I thought there were a ton of life lessons and reminders and thought you might appreciate seeing them:

“It’s so much easier to write a resume than to craft a spirit.”

“I show up.  I listen.  I try to laugh.”

“You cannot really be first rate at your work if work is all you are.”

“Get a life in which you notice the smell of salt water pushing itself on a breeze over the sand dunes.”

“Remember that love is not a leisure, it is work.”

“Every time I look at my diploma, I remember that I am still a student, still learning every day how to be a human.”

“Realize that life is glorious and you have no business taking it for granted.  Care so deeply about its goodness that you want to spread it around.”
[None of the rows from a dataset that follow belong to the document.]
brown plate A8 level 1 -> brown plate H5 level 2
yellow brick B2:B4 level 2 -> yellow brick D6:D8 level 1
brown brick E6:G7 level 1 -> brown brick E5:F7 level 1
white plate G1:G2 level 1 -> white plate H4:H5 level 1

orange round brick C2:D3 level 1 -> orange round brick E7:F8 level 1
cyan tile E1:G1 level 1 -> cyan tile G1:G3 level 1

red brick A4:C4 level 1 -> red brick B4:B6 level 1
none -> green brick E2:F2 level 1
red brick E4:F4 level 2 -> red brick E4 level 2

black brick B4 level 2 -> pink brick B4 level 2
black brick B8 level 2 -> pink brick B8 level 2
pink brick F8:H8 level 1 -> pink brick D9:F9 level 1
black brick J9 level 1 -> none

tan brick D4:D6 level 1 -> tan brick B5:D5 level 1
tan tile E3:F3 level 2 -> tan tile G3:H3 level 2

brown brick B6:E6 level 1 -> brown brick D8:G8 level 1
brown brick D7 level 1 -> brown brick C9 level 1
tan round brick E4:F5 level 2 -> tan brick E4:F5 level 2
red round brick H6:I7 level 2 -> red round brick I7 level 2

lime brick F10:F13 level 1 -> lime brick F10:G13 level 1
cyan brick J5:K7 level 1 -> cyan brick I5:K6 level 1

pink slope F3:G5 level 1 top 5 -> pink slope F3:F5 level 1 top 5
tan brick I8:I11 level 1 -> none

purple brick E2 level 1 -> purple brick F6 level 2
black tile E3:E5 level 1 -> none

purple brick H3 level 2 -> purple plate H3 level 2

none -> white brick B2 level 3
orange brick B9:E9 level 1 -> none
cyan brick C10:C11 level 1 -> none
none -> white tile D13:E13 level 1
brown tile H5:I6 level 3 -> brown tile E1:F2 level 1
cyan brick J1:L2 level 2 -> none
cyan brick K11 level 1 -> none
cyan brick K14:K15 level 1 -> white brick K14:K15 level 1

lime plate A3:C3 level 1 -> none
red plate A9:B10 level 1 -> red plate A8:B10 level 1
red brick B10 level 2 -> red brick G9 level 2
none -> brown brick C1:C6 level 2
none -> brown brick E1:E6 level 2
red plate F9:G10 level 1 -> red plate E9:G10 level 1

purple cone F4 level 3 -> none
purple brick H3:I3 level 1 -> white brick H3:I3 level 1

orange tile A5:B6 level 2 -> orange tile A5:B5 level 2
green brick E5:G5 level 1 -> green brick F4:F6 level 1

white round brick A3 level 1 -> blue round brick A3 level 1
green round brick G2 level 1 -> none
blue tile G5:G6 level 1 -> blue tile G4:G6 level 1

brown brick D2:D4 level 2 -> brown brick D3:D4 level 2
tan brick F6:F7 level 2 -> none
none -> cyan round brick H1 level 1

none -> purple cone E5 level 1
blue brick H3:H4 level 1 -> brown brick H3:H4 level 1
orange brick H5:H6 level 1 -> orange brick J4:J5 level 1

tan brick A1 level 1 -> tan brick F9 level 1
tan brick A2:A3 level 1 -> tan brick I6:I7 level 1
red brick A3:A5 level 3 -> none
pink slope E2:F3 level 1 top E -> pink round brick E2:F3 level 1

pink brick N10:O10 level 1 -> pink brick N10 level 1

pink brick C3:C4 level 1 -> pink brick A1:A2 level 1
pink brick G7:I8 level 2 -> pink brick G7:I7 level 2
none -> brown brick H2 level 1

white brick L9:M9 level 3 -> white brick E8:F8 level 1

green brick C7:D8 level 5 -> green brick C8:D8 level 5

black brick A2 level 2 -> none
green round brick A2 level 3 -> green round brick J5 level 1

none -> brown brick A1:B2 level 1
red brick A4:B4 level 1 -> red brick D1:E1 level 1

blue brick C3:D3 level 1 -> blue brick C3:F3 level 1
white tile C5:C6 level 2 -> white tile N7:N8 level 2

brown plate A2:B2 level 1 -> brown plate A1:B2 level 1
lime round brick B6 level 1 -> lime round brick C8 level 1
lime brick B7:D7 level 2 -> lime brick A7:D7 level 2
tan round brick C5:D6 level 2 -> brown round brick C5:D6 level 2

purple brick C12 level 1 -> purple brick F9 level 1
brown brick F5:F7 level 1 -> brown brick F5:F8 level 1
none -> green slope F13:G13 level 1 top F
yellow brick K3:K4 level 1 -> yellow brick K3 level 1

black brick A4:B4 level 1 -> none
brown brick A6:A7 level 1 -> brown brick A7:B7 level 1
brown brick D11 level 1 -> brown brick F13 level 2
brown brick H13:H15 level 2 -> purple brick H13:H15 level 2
“All of us want to do well.  But if we do not do good, too, then doing well will never be enough.”

“Mortality is the greatest gift God ever gave us.”

“It is so easy to exist, instead of live.  Unless you know there is a clock ticking.”

“I have found that one horrible year has given me a perspective on all the things I wouldn’t have otherwise had.”

“After my mother died of cancer at age 40 when I was 19 I was never again going to be able to see life as anything except a great gift.”

“C’mon, let’s honest.  Each of us has an embarrassment of riches.”

 “I never think of my life, or my world, in any big cosmic way.  I think of it in all its small component parts: the snowdrops, the daffodils; the feeling of one of my kids sitting close by.”

“Something really bad happened to me.  But it taught me that this life is not a dress rehearsal, and that today is the only guarantee you get.”

“I learned to look at all the good in the world and to try to give some of it back, because I believed in it completely and utterly.  And I tried to that, in part, by telling others what I had learned, even though so many people thought I sounded Pollyanna.”

“Think of life as a terminal illness, because, if you do, you will live it with joy and passion, as it ought to be lived.”

“School never ends.  The classroom is everywhere.  The exam comes at the end.”